#### [Activity a]
According to the financial statements text, where is restricted cash included on the condensed consolidated balance sheets?
*** Provided text Section Begins ***
The accompanying unaudited condensed consolidated financial statements have been prepared in accordance with United States (“U.S.”) generally accepted accounting principles (“GAAP”) for interim financial statements. In our opinion, the accompanying unaudited condensed consolidated financial statements reflect all adjustments, including normal recurring adjustments, necessary for a fair presentation. Interim results of operations are not necessarily indicative of the results that may be achieved for a full year. The condensed consolidated financial statements and related notes do not include all information and notes required by GAAP for annual reports. These interim condensed consolidated financial statements should be read in conjunction with the audited consolidated financial statements and notes included in our Annual Report on Form 10-K for the year ended December 31, 2024 filed with the Securities and Exchange Commission (“SEC”).

Principles of Consolidation

Our condensed consolidated financial statements include the accounts of NHI and our wholly owned subsidiaries, joint ventures and variable interest entities (“VIE”) which we control through voting rights or other means. All intercompany transactions and balances are eliminated in consolidation. Reference Note 16 for additional information on our consolidated VIEs and unconsolidated VIEs.

We use the equity method of accounting when we own an interest in an entity over which we can exert significant influence but cannot control the entity’s operations. We discontinue the equity method of accounting if our investment in an entity, including our net advances to the entity, is reduced to zero, except in those instances in which we have guaranteed the obligations of the entity or are otherwise committed to provide further financial support to the entity. Reference Note 6 for additional information on our equity method investment.
Cash, Cash Equivalents and Restricted Cash

The following table provides a reconciliation of cash, cash equivalents and restricted cash from our condensed consolidated statements of cash flows to the amounts presented on our condensed consolidated balance sheets ($ in thousands):

Nine Months Ended
September 30,
20252024
Balances at the beginning of the period:
Cash and cash equivalents$24,289 $22,347 
Restricted cash1
2,213 2,270 
Total cash, cash equivalents and restricted cash$26,502 $24,617 
Balances at the end of the period:
Cash and cash equivalents$81,625 $15,550 
Restricted cash1
— 2,217 
Total cash, cash equivalents and restricted cash$81,625 $17,767 

1    Restricted cash is included in other assets, net, on our condensed consolidated balance sheets.

Concentrations of Credit Risks

We have credit risks related to our tenants, borrowers and managers. Our portfolio, which is comprised of real estate properties and mortgage and other notes receivable, subjects us to the possibility of losses that may result from the failure of other parties to perform according to their contractual obligations with us or may result from a decline in market prices which may make our investments less valuable. Our mortgages and other notes primarily consist of secured loans on healthcare facilities. We require collateral and other protective rights from our borrowers that we continually monitor to reduce our potential risks of incurring losses on these investments. Our management performs periodic reviews of our investments on an individual basis to assess for necessary reserves for potential losses.
*** Provided text Section Ends ***
#### [Activity b]
Scale the stretch of entries from the line containing "right elbow: (114, 224, -1)" through the line containing "right elbow: (505, 239, 8)", and give only those lines, each "Person at" line included and unchanged. In them, multiply every keypoint value (the x and y coordinates and the depth) by 2.6 and round to whole numbers, rounding halves up.
*** The records Section Begins ***
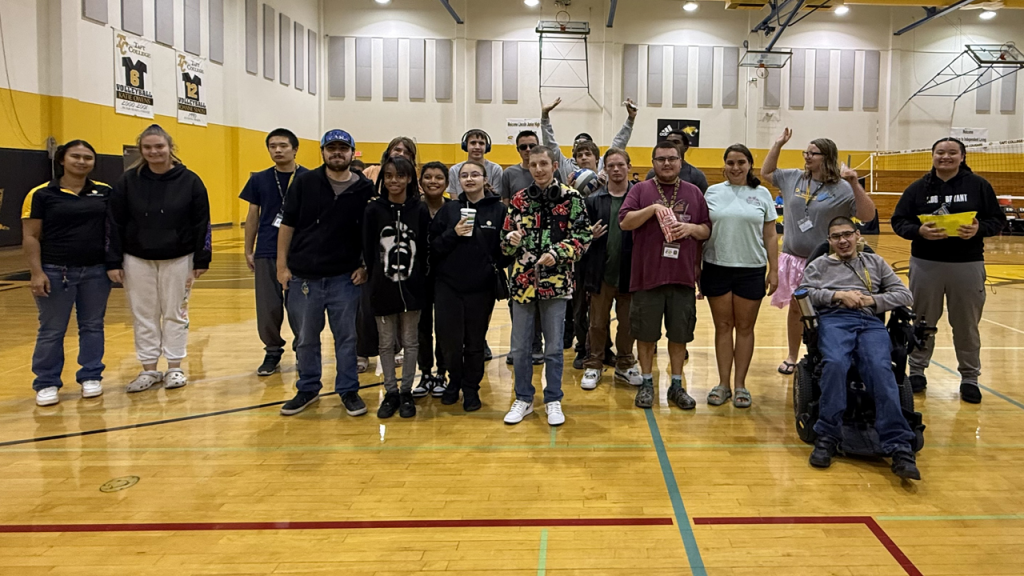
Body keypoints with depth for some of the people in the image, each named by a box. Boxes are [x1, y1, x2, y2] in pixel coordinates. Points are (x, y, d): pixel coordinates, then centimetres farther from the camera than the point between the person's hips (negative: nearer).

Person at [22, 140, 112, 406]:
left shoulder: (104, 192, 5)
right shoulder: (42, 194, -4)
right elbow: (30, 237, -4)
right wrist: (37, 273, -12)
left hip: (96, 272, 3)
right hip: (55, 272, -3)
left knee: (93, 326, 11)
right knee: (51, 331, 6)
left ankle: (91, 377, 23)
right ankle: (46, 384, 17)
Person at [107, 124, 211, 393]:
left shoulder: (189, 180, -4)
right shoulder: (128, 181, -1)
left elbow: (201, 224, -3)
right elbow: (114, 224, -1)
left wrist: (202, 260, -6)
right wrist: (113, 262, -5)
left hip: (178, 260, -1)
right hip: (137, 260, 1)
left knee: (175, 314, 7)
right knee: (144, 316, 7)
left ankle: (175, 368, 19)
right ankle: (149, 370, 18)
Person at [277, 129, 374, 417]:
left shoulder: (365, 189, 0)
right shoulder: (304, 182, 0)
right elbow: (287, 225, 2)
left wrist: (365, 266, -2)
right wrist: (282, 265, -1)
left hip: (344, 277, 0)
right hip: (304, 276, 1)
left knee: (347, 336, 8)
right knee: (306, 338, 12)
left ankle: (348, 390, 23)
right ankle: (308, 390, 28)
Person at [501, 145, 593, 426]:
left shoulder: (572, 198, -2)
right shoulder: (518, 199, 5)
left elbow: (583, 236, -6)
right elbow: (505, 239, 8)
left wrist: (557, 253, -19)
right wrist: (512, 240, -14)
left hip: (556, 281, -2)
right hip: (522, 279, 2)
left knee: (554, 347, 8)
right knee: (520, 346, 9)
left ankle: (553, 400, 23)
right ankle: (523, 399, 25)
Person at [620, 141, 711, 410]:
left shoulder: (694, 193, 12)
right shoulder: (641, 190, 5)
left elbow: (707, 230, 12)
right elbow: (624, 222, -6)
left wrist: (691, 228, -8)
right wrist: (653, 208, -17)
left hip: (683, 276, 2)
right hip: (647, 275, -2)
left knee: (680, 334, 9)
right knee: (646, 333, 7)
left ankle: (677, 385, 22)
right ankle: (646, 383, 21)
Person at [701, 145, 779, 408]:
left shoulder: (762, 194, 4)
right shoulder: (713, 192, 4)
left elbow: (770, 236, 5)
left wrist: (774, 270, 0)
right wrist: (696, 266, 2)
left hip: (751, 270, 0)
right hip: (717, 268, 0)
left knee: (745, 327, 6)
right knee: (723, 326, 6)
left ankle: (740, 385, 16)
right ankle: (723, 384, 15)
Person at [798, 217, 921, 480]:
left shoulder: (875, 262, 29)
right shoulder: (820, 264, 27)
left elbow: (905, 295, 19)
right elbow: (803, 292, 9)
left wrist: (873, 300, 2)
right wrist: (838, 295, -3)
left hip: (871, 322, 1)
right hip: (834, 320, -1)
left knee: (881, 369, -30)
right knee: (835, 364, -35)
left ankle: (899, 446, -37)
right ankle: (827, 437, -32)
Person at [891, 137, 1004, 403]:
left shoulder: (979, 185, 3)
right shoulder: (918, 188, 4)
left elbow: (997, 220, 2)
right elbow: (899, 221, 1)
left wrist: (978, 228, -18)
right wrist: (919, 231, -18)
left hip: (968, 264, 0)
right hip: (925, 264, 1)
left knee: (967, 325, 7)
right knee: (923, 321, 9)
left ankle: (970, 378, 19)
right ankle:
*** The records Section Ends ***
#### [Answer area a]
Restricted cash is included in other assets, net.

#### [Answer area b]
right elbow: (296, 582, -3)
left wrist: (525, 676, -16)
right wrist: (294, 681, -13)
left hip: (463, 676, -3)
right hip: (356, 676, 3)
left knee: (455, 816, 18)
right knee: (374, 822, 18)
left ankle: (455, 957, 49)
right ankle: (387, 962, 47)
Person at [277, 129, 374, 417]:
left shoulder: (949, 491, 0)
right shoulder: (790, 473, 0)
right elbow: (746, 585, 5)
left wrist: (949, 692, -5)
right wrist: (733, 689, -3)
left hip: (894, 720, 0)
right hip: (790, 718, 3)
left knee: (902, 874, 21)
right knee: (796, 879, 31)
left ankle: (905, 1014, 60)
right ankle: (801, 1014, 73)
Person at [501, 145, 593, 426]:
left shoulder: (1487, 515, -5)
right shoulder: (1347, 517, 13)
left elbow: (1516, 614, -16)
right elbow: (1313, 621, 21)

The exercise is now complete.